→ **Task description**
Among the records below, find the line with "left elbow: (566, 486)" and the line with "left eye: (284, 128)". Set down both and every line between, exactly and with no pictures, but nothing else.

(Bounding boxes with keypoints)
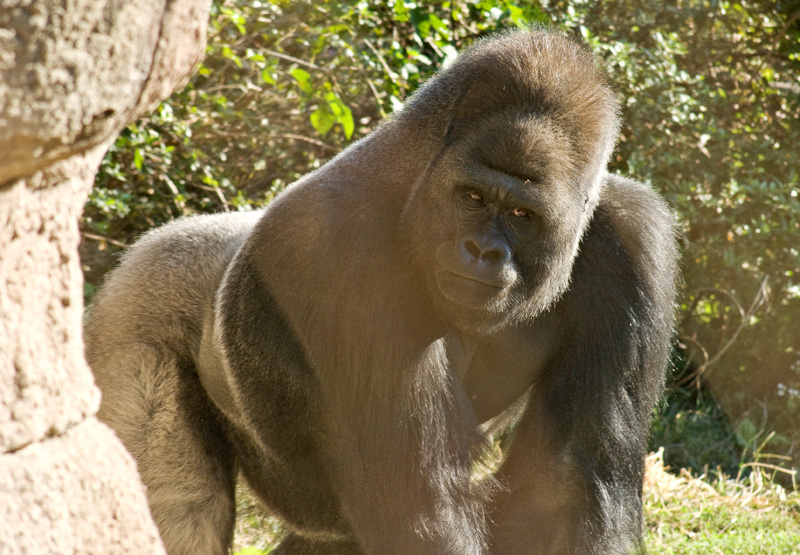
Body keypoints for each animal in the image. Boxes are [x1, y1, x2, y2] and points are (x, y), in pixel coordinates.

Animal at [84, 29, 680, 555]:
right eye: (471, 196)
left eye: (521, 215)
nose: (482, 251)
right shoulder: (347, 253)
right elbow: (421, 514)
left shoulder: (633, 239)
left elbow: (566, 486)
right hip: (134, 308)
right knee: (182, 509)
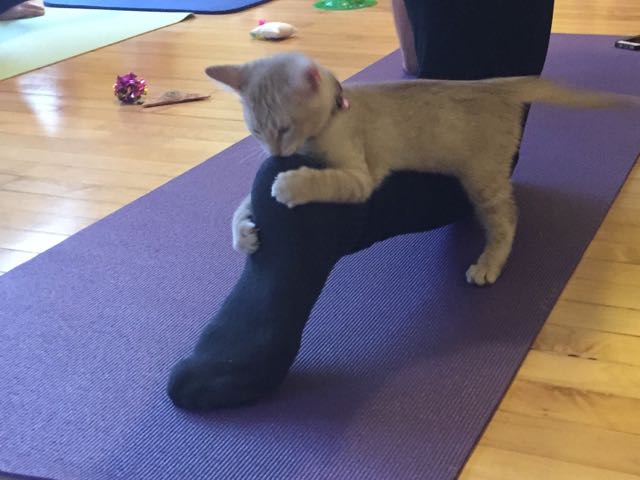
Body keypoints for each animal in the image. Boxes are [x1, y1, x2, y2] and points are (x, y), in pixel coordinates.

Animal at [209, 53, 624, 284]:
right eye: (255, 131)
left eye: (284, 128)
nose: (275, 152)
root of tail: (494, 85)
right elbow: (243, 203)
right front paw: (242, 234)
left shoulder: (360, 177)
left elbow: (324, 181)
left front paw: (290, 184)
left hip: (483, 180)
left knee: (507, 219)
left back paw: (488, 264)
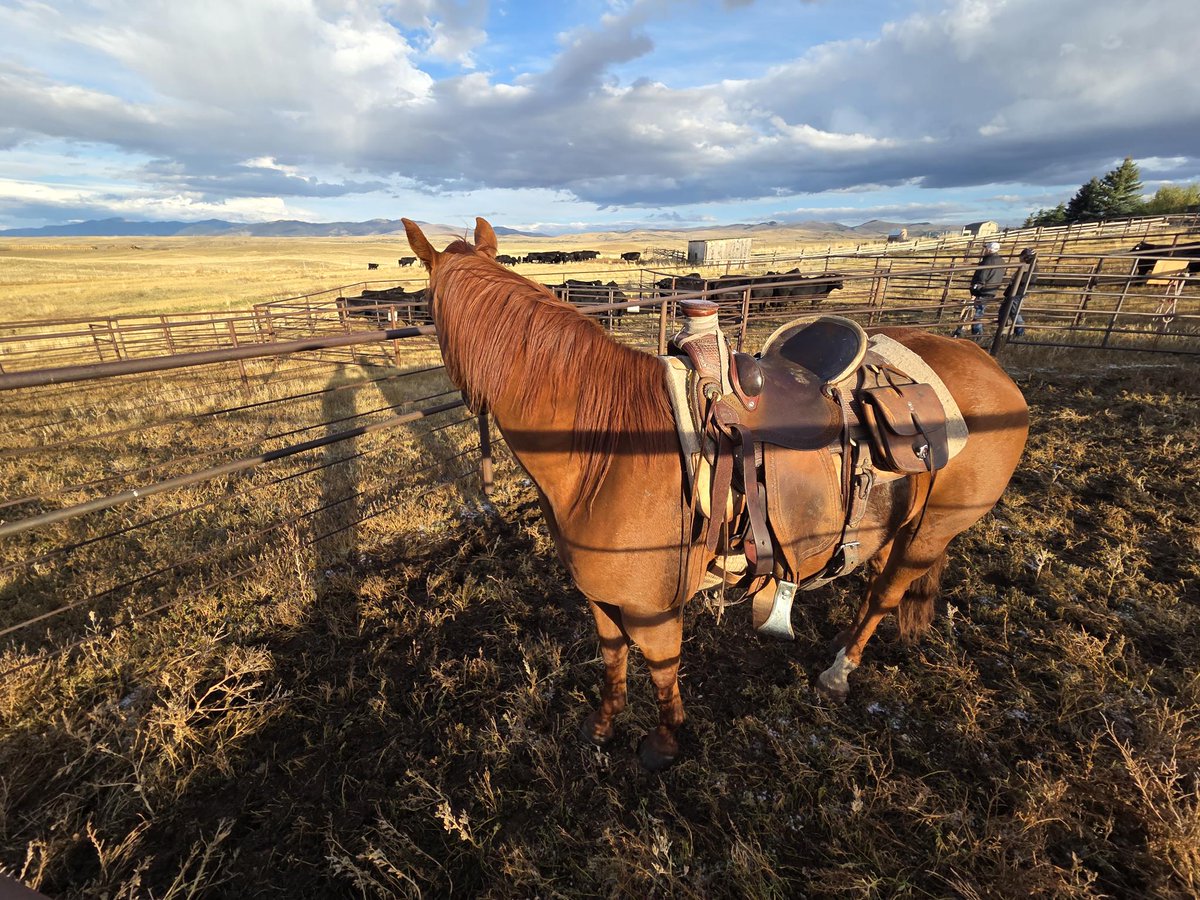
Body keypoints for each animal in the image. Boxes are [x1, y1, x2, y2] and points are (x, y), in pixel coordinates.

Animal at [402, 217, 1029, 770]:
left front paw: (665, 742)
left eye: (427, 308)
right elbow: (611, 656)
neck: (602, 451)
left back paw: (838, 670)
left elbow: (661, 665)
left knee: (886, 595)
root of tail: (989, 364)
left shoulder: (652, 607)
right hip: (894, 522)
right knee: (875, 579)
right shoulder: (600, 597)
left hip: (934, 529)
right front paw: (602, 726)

→ **Answer to the exercise**
left elbow: (566, 486)
right hip: (134, 308)
right knee: (182, 509)
Body keypoints for each animal in the image. Boxes are [x1, y1, x2, y2] and points are (x, y), in pixel coordinates.

Animal at [209, 53, 624, 284]:
right eye: (255, 131)
left eye: (284, 128)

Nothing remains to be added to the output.